Japan blames China, Taiwan for declining Pacific saury catch
- Tokyo is planning to propose new quotas for the fish, considered an autumn delicacy, after its annual catch last year collapsed 30 per cent to a record low
- A fisheries official says the decline is due to oceanic conditions and the presence of too many foreign fishing vessels in the northern Pacific

An autumn delicacy in Japan, Pacific saury is gradually becoming harder to find and significantly more expensive, with the NPFC in 2019 forced to set annual catch quotas for the first time. The total catch limit for last year was set at 556,200 tonnes.
Japanese boats landed 29,566 tonnes over the course of the year, according to the Ministry of Agriculture, Forestry and Fisheries, down more than 27 per cent from the previous year and a record low since statistics were first kept in 1961. The previous record low was 40,517 tonnes in 2019.

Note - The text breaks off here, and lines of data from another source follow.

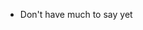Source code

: - Don't have much to say yet

<!---
developerpals/developerpals is a ✨ special ✨ repository because its `README.md` (this file) appears on your GitHub profile.
You can click the Preview link to take a look at your changes.
--->
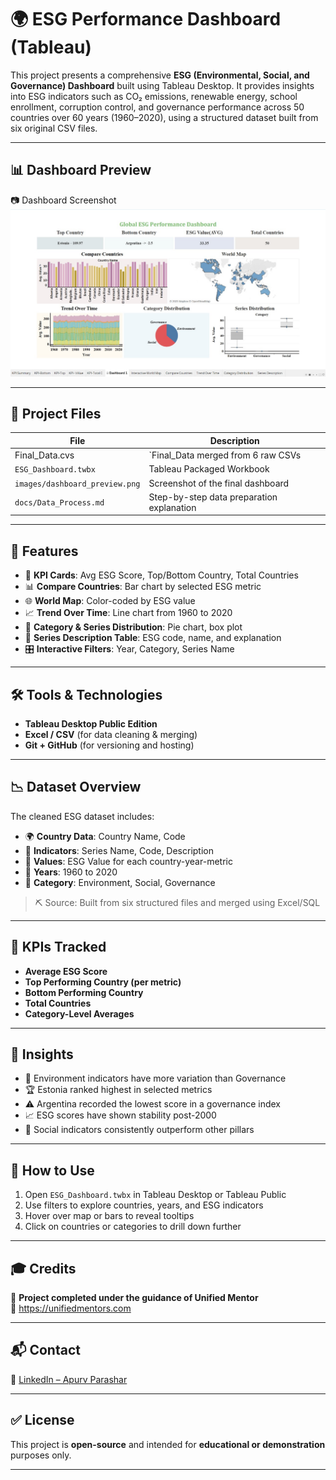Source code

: # 🌍 ESG Performance Dashboard (Tableau)

This project presents a comprehensive **ESG (Environmental, Social, and Governance) Dashboard** built using Tableau Desktop. It provides insights into ESG indicators such as CO₂ emissions, renewable energy, school enrollment, corruption control, and governance performance across 50 countries over 60 years (1960–2020), using a structured dataset built from six original CSV files.

---

## 📊 Dashboard Preview  
📷 Dashboard Screenshot  
![Dashboard](Output.jpg)

---

## 📁 Project Files

| File                                  | Description                                 |
|---------------------------------------|---------------------------------------------|
| Final_Data.cvs                        |`Final_Data merged from 6 raw CSVs           |
| `ESG_Dashboard.twbx`                  | Tableau Packaged Workbook                   |
| `images/dashboard_preview.png`        | Screenshot of the final dashboard           |
| `docs/Data_Process.md`                | Step-by-step data preparation explanation   |

---

## 🚀 Features

- 📌 **KPI Cards**: Avg ESG Score, Top/Bottom Country, Total Countries
- 📊 **Compare Countries**: Bar chart by selected ESG metric
- 🌐 **World Map**: Color-coded by ESG value
- 📈 **Trend Over Time**: Line chart from 1960 to 2020
- 🧭 **Category & Series Distribution**: Pie chart, box plot
- 📘 **Series Description Table**: ESG code, name, and explanation
- 🎛 **Interactive Filters**: Year, Category, Series Name

---

## 🛠️ Tools & Technologies

- **Tableau Desktop Public Edition**
- **Excel / CSV** (for data cleaning & merging)
- **Git + GitHub** (for versioning and hosting)

---

## 📉 Dataset Overview

The cleaned ESG dataset includes:

- 🌍 **Country Data**: Country Name, Code
- 📌 **Indicators**: Series Name, Code, Description
- 🧮 **Values**: ESG Value for each country-year-metric
- 📆 **Years**: 1960 to 2020
- 🧱 **Category**: Environment, Social, Governance

> ⛏ Source: Built from six structured files and merged using Excel/SQL

---

## 📌 KPIs Tracked

- **Average ESG Score**
- **Top Performing Country (per metric)**
- **Bottom Performing Country**
- **Total Countries**
- **Category-Level Averages**

---

## 🧠 Insights

- 🌱 Environment indicators have more variation than Governance
- 🏆 Estonia ranked highest in selected metrics
- ⚠️ Argentina recorded the lowest score in a governance index
- 📈 ESG scores have shown stability post-2000
- 👥 Social indicators consistently outperform other pillars

---

## 📎 How to Use

1. Open `ESG_Dashboard.twbx` in Tableau Desktop or Tableau Public
2. Use filters to explore countries, years, and ESG indicators
3. Hover over map or bars to reveal tooltips
4. Click on countries or categories to drill down further

---

## 🎓 Credits

📌 **Project completed under the guidance of Unified Mentor**  
🔗 https://unifiedmentors.com

---

## 📬 Contact

🔗 [LinkedIn – Apurv Parashar](https://linkedin.com/in/apurv-parashar-6a4805211)

---

## ✅ License

This project is **open-source** and intended for **educational or demonstration** purposes only.

---
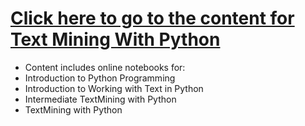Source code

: 
# [Click here to go to the content for Text Mining With Python](https://github.com/SouthernMethodistUniversity/pythonintro/blob/main/README.md)

* Content includes online notebooks for: 
*    Introduction to Python Programming
*    Introduction to Working with Text in Python
*    Intermediate TextMining with Python
*    TextMining with Python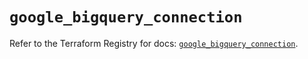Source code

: # `google_bigquery_connection`

Refer to the Terraform Registry for docs: [`google_bigquery_connection`](https://registry.terraform.io/providers/hashicorp/google-beta/6.13.0/docs/resources/google_bigquery_connection).
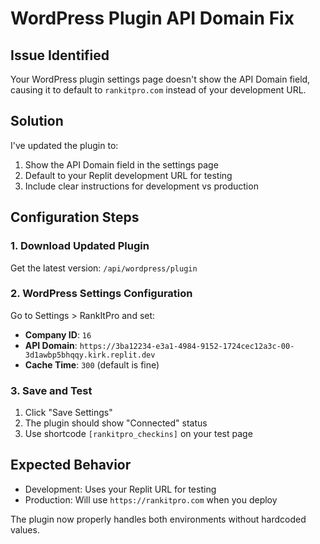 # WordPress Plugin API Domain Fix

## Issue Identified
Your WordPress plugin settings page doesn't show the API Domain field, causing it to default to `rankitpro.com` instead of your development URL.

## Solution
I've updated the plugin to:
1. Show the API Domain field in the settings page
2. Default to your Replit development URL for testing
3. Include clear instructions for development vs production

## Configuration Steps

### 1. Download Updated Plugin
Get the latest version: `/api/wordpress/plugin`

### 2. WordPress Settings Configuration
Go to Settings > RankItPro and set:

- **Company ID**: `16`
- **API Domain**: `https://3ba12234-e3a1-4984-9152-1724cec12a3c-00-3d1awbp5bhqqy.kirk.replit.dev`
- **Cache Time**: `300` (default is fine)

### 3. Save and Test
1. Click "Save Settings"
2. The plugin should show "Connected" status
3. Use shortcode `[rankitpro_checkins]` on your test page

## Expected Behavior
- Development: Uses your Replit URL for testing
- Production: Will use `https://rankitpro.com` when you deploy

The plugin now properly handles both environments without hardcoded values.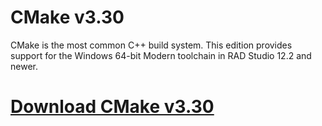 # CMake v3.30

CMake is the most common C++ build system. This edition provides support for the Windows 64-bit Modern toolchain in RAD Studio 12.2 and newer.


# [Download CMake v3.30](https://developer.team/delphi/35077-cmake-v330.html)
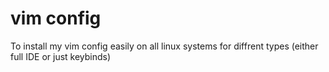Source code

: # vim config
To install my vim config easily on all linux systems for diffrent types (either full IDE or just keybinds)
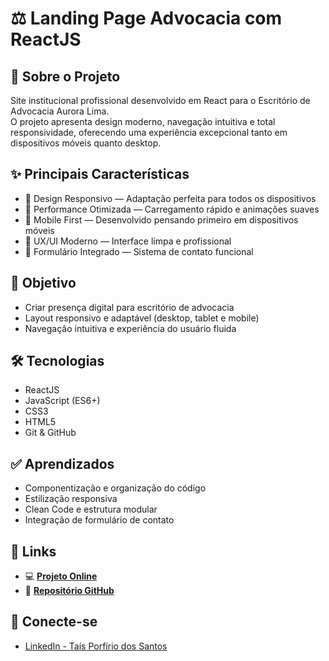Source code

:# ⚖️ Landing Page Advocacia com ReactJS

## 📖 Sobre o Projeto
Site institucional profissional desenvolvido em React para o Escritório de Advocacia Aurora Lima.  
O projeto apresenta design moderno, navegação intuitiva e total responsividade, oferecendo uma experiência excepcional tanto em dispositivos móveis quanto desktop.

## ✨ Principais Características
- 🎨 Design Responsivo — Adaptação perfeita para todos os dispositivos  
- 🚀 Performance Otimizada — Carregamento rápido e animações suaves  
- 📱 Mobile First — Desenvolvido pensando primeiro em dispositivos móveis  
- 🎯 UX/UI Moderno — Interface limpa e profissional  
- 📧 Formulário Integrado — Sistema de contato funcional  

## 🚀 Objetivo
- Criar presença digital para escritório de advocacia  
- Layout responsivo e adaptável (desktop, tablet e mobile)  
- Navegação intuitiva e experiência do usuário fluida  

## 🛠️ Tecnologias
- ReactJS  
- JavaScript (ES6+)  
- CSS3  
- HTML5  
- Git & GitHub  

## ✅ Aprendizados
- Componentização e organização do código  
- Estilização responsiva  
- Clean Code e estrutura modular  
- Integração de formulário de contato  

## 🔗 Links
- 💻 **[Projeto Online](https://tais1719.github.io/Landing-page-advogacia/)**  
- 📂 **[Repositório GitHub](https://github.com/Tais1719/Landing-page-advogacia)**  

## 🤝 Conecte-se
- [LinkedIn - Taís Porfírio dos Santos](https://www.linkedin.com/in/ta%C3%ADs-porfirio-dos-santos-2a14bb2b4/)
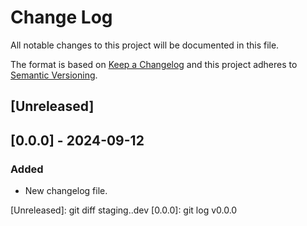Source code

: # Change Log
All notable changes to this project will be documented in this file.

The format is based on [Keep a Changelog](http://keepachangelog.com/)
and this project adheres to [Semantic Versioning](http://semver.org/).

## [Unreleased]

## [0.0.0] - 2024-09-12

### Added

- New changelog file.

[Unreleased]: git diff staging..dev
[0.0.0]: git log v0.0.0
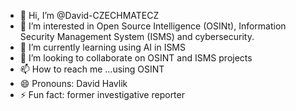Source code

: - 👋 Hi, I’m @David-CZECHMATECZ
- 👀 I’m interested in Open Source Intelligence (OSINt), Information Security Management System (ISMS) and cybersecurity.
- 🌱 I’m currently learning using AI in ISMS
- 💞️ I’m looking to collaborate on OSINT and ISMS projects
- 📫 How to reach me ...using OSINT
- 😄 Pronouns: David Havlik
- ⚡ Fun fact: former investigative reporter

<!---
David-CZECHMATECZ/David-CZECHMATECZ is a ✨ special ✨ repository because its `README.md` (this file) appears on your GitHub profile.
You can click the Preview link to take a look at your changes.
--->
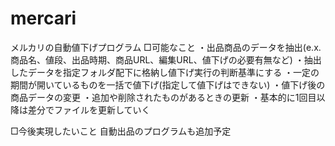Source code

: # mercari
メルカリの自動値下げプログラム
□可能なこと
・出品商品のデータを抽出(e.x.商品名、値段、出品時期、商品URL、編集URL、値下げの必要有無など)
・抽出したデータを指定フォルダ配下に格納し値下げ実行の判断基準にする
・一定の期間が開いているものを一括で値下げ(指定して値下げはできない)
・値下げ後の商品データの変更
・追加や削除されたものがあるときの更新
・基本的に1回目以降は差分でファイルを更新していく

□今後実現したいこと
自動出品のプログラムも追加予定
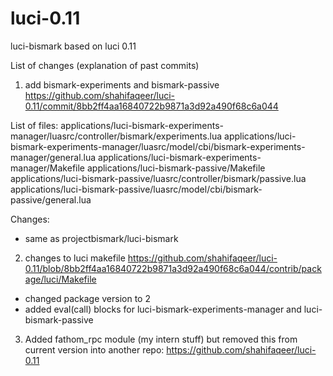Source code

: luci-0.11
=========
luci-bismark based on luci 0.11

List of changes (explanation of past commits)

1. add bismark-experiments and bismark-passive
https://github.com/shahifaqeer/luci-0.11/commit/8bb2ff4aa16840722b9871a3d92a490f68c6a044

List of files:
applications/luci-bismark-experiments-manager/luasrc/controller/bismark/experiments.lua
applications/luci-bismark-experiments-manager/luasrc/model/cbi/bismark-experiments-manager/general.lua
applications/luci-bismark-experiments-manager/Makefile
applications/luci-bismark-passive/Makefile
applications/luci-bismark-passive/luasrc/controller/bismark/passive.lua
applications/luci-bismark-passive/luasrc/model/cbi/bismark-passive/general.lua

Changes:
- same as projectbismark/luci-bismark



2. changes to luci makefile
https://github.com/shahifaqeer/luci-0.11/blob/8bb2ff4aa16840722b9871a3d92a490f68c6a044/contrib/package/luci/Makefile
- changed package version to 2
- added eval(call) blocks for luci-bismark-experiments-manager and luci-bismark-passive


3. Added fathom_rpc module (my intern stuff) but removed this from current version into another repo: https://github.com/shahifaqeer/luci-0.11
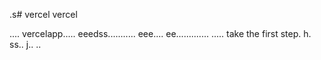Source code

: .s# vercel
vercel

....
vercelapp.....
eeedss...........
eee....
 ee.............
.....
 take the first step.
h.
ss..
j..
..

Catches in the major fishing grounds off Hokkaido contracted by 46 per cent to 11,613 tonnes, while fishermen in Iwate prefecture landed 7 per cent fewer saury than in the previous year. They also complained that many of the fish they caught were smaller than usual.
At the same time, the supermarket price of saury increased 50 per cent on the previous year to an average of 480 yen ($4.66) per kilogram.